• **TAREFA A**
Liste as liberdades cujo discurso, segundo o trecho sobre Assange, foi totalmente abandonado diante da situação dele em Londres.
• **TAREFA B**
Responda com base no trecho sobre Assange:
(i) Quantos anos Assange passou cercado na Embaixada do Equador?
(ii) De quantos anos era a pena de prisão que ele precisou cumprir na Inglaterra por ter se abrigado na embaixada?
(iii) Por qual falta a promotoria sueca arquivou a acusação?

• **TRECHO**
Os hipócritas defensores do “mundo livre”, dos “valores ocidentais”, que desejam o etnocêntrico universalismo liberal, como regra imposta por sanções e guerras para o bem de todos, se contorcem com Assange usando as armas que eles beatificam contra eles mesmos. E por isso mesmo tornou-se inadiável prendê-lo sob qualquer acusação possível.
Para justificar sua prisão no Reino Unido, forjou-se acusação na Suécia de que ele teria estuprado uma mulher. A acusação foi arquivada anos depois pela própria promotoria por falta absoluta de provas, mas principalmente porque já havia cumprido seu propósito: prender Julian Assange. Para escapar desta farsa, Assange passou sete anos cercado na Embaixada do Equador, até que a vitória da direita no país sulamericano levou à vergonhosa entrega deste perseguido à polícia britânica.
Capturado pelo Reino Unido, e com pedidos de extradição da Suécia e dos EUA, era incerto qual dos dois pedidos os britânicos atenderiam. Comprovando que se tratava de puro pretexto para capturá-lo, a Suécia retirou as acusações e o pedido de extradição, abrindo caminho para os EUA enfim agarrarem Assange. Contudo, foi preciso retê-lo na Inglaterra para cumprir pena de quatro anos de prisão por ter se abrigado na Embaixada equatoriana para evitar a detenção pela falsa acusação de estupro. Uma coisa kafkiana.
Na prisão inglesa, Assange passou mais cinco anos – bem mais que o tempo da pena imposta por um crime cuja acusação, no fim, havia sido arquivada. Seguiu preso exclusivamente a pedido dos EUA, enquanto se decidia se tinha condições de saúde para ser mandado para os Estados Unidos e se não seria executado no bárbaro país do outro lado do Atlântico.
A situação de Assange em Londres era totalmente absurda e desnudava o abandono total do discurso de liberdade de expressão, de imprensa e de ir e vir. Estava encarcerado sem qualquer pena a pagar perante a justiça britânica, e nos tribunais a defesa tornava este acinte claro como um farol. Os EUA, por sua vez, viam iminente a libertação daquele que expôs globalmente seus mais inconfessáveis atos de terrorismo internacional e ataques à democracia e às liberdades em todo o mundo.
Ontem veio a público a solução para o impasse: os EUA enfim abdicam de processar, prender e penalizar Assange, dando como suficiente o tempo que ele passou preso no Reino Unido (por acusações diversas às estadunidenses). Assange, por sua vez, assina que aceita ser considerado culpado de vazamento de informações sigilosas, mas que nenhuma pena exclusiva sobre o caso lhe será imposta. Traduzindo: Assange sai livre das acusações de espionagem, conspiração, terrorismo, etc, e sem ter cumprido um único dia de pena por crimes contra os EUA. Essa é sua vitória política. Como parte do acordo, voou para as Ilhas Marianas do Norte, protetorado estadunidense, a caminho da Austrália, onde um juiz estadunidense homologará a sentença, e de lá seguirá para seu país natal, livre e desimpedido.
O que Assange expôs ao mundo deve ser reavivado, lembrado e didaticamente utilizado sem cessar. Até mesmo sua prisão e perseguição fazem parte da exposição das vísceras do mal que representa um hegemon único no sistema interestatal, e de como os interesses deste sempre estão em contradição com os interesses dos demais Estados, especialmente os do Sul Global.

• **INFORMAÇÕES**
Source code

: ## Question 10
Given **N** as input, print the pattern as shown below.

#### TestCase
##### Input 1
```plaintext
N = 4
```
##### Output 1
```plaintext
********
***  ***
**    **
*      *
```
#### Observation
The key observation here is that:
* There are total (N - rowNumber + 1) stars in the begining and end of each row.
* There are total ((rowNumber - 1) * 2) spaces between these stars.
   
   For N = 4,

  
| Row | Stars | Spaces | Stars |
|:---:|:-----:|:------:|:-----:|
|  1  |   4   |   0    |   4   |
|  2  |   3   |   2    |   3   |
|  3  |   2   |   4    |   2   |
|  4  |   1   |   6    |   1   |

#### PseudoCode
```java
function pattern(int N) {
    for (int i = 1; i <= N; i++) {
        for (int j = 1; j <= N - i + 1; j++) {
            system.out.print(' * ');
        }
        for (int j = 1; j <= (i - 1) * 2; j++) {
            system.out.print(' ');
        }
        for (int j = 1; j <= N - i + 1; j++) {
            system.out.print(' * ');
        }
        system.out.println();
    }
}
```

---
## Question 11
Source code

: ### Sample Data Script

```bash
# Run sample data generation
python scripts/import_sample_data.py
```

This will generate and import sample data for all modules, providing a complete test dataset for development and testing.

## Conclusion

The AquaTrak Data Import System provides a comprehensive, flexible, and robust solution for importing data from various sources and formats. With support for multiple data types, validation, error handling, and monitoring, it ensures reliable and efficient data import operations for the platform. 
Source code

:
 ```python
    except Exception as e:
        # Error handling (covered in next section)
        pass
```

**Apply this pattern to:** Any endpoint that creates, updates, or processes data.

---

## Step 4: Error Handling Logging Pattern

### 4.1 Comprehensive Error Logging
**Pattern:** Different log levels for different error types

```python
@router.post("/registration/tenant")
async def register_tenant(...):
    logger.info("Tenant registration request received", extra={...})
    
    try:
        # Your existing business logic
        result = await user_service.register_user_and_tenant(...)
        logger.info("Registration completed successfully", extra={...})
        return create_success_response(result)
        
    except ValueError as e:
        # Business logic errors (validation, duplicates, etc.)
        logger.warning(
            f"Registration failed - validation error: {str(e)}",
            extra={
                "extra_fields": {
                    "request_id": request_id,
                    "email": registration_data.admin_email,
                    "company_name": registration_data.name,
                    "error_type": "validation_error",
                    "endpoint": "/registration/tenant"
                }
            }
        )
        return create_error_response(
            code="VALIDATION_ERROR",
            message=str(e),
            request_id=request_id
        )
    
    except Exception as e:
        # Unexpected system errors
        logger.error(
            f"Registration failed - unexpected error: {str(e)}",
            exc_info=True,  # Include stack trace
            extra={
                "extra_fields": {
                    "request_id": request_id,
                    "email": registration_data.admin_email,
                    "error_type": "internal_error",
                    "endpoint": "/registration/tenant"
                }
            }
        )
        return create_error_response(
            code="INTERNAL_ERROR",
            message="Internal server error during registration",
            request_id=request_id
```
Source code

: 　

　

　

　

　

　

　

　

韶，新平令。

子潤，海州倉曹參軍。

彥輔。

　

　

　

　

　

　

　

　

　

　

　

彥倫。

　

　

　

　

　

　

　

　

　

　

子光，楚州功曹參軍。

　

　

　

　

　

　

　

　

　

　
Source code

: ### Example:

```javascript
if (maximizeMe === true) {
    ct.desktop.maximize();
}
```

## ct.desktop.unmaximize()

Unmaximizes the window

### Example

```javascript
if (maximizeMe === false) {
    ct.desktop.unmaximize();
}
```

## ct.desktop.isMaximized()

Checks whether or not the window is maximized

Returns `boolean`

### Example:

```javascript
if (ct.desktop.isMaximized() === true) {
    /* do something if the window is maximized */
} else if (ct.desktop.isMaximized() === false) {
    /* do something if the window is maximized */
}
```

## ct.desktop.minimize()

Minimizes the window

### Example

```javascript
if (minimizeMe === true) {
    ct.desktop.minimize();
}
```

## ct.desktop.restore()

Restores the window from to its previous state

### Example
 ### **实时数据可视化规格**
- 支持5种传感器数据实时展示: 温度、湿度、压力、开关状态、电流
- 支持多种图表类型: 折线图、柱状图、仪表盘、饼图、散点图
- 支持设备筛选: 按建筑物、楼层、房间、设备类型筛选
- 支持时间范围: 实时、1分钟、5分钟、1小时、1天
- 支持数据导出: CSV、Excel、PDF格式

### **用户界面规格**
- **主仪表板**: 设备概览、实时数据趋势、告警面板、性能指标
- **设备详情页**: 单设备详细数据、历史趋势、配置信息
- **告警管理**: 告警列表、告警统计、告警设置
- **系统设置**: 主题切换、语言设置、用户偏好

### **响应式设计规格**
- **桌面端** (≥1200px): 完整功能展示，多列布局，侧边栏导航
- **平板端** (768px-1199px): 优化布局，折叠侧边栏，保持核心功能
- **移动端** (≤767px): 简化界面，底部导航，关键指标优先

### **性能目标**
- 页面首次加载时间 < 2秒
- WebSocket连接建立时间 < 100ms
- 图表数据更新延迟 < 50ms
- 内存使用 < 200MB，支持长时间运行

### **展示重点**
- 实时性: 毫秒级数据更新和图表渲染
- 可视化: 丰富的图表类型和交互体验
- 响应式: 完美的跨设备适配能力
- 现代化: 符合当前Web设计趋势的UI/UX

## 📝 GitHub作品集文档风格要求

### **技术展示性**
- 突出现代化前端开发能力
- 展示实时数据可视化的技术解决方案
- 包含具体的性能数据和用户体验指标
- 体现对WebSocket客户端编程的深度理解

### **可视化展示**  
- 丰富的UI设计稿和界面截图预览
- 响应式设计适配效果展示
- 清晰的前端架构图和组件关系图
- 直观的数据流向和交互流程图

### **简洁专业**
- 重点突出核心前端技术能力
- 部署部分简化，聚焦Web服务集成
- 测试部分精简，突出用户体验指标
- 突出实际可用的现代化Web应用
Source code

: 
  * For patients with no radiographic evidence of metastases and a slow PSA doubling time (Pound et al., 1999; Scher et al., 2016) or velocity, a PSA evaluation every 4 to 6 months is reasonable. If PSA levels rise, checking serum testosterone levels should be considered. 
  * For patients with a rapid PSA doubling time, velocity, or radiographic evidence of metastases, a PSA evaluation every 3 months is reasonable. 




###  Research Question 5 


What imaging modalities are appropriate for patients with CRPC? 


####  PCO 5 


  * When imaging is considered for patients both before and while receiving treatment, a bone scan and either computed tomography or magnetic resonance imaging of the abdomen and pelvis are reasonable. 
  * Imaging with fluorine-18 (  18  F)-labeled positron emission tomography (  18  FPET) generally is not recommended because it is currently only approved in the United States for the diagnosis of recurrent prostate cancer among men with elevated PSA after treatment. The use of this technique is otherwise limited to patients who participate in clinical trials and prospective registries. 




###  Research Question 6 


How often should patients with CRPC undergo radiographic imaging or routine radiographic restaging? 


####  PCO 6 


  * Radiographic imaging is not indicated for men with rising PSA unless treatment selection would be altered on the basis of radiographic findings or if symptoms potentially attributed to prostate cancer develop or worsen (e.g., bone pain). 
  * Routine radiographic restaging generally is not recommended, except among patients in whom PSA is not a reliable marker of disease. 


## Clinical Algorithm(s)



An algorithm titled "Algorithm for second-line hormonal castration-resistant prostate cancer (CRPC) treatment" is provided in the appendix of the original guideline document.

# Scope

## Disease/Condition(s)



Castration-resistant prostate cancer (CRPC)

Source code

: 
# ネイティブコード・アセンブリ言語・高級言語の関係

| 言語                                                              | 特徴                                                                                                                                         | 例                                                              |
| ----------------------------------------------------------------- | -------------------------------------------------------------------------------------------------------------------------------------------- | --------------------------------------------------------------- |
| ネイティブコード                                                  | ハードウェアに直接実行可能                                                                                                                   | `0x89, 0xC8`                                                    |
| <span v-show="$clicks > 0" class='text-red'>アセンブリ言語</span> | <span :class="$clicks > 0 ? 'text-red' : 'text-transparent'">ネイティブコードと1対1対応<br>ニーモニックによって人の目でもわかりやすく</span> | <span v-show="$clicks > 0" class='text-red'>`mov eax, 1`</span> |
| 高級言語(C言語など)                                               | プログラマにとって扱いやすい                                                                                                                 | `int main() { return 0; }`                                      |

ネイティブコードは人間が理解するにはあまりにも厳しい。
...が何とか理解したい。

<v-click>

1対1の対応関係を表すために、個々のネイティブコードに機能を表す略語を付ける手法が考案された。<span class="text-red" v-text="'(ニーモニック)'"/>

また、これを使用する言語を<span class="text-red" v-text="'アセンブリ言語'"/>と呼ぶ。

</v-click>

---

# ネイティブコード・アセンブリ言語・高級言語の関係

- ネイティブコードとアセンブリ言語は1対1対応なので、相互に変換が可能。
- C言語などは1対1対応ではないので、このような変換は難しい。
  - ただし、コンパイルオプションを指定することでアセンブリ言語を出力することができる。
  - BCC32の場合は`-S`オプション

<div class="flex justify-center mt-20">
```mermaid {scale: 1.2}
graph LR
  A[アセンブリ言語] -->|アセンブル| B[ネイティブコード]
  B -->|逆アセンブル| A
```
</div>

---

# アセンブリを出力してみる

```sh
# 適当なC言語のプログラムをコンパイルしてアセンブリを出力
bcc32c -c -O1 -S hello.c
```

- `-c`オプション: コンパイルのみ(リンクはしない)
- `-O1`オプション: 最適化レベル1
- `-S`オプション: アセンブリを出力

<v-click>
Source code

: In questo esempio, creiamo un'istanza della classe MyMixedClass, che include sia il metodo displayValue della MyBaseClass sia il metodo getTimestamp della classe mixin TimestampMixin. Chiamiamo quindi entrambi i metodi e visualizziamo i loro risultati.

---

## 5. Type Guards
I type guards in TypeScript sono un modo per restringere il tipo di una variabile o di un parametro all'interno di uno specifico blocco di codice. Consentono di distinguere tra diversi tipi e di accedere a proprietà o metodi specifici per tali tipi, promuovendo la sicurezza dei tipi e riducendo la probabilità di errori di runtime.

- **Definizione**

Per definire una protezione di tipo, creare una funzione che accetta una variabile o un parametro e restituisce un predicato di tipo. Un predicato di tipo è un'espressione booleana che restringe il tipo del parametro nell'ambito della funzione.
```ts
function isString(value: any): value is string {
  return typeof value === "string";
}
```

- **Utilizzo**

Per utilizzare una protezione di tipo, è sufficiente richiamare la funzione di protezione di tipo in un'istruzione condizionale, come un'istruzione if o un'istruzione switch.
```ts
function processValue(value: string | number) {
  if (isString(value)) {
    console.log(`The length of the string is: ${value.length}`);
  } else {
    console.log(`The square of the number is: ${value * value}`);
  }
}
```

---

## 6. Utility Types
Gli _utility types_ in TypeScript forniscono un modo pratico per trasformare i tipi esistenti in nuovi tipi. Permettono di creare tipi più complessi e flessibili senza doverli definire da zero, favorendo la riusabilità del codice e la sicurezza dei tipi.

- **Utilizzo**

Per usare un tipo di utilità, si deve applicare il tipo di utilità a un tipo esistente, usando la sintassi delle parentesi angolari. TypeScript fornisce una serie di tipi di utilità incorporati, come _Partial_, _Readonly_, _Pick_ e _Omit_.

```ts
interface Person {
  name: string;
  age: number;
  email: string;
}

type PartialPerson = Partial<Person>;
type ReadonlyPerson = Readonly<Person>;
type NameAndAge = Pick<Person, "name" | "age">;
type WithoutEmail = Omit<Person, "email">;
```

• **RESPOSTA ESCRITA A**
Liberdade de expressão
Liberdade de imprensa
Liberdade de ir e vir

• **RESPOSTA ESCRITA B**
(i) Sete anos.
(ii) Quatro anos.
(iii) Por falta absoluta de provas.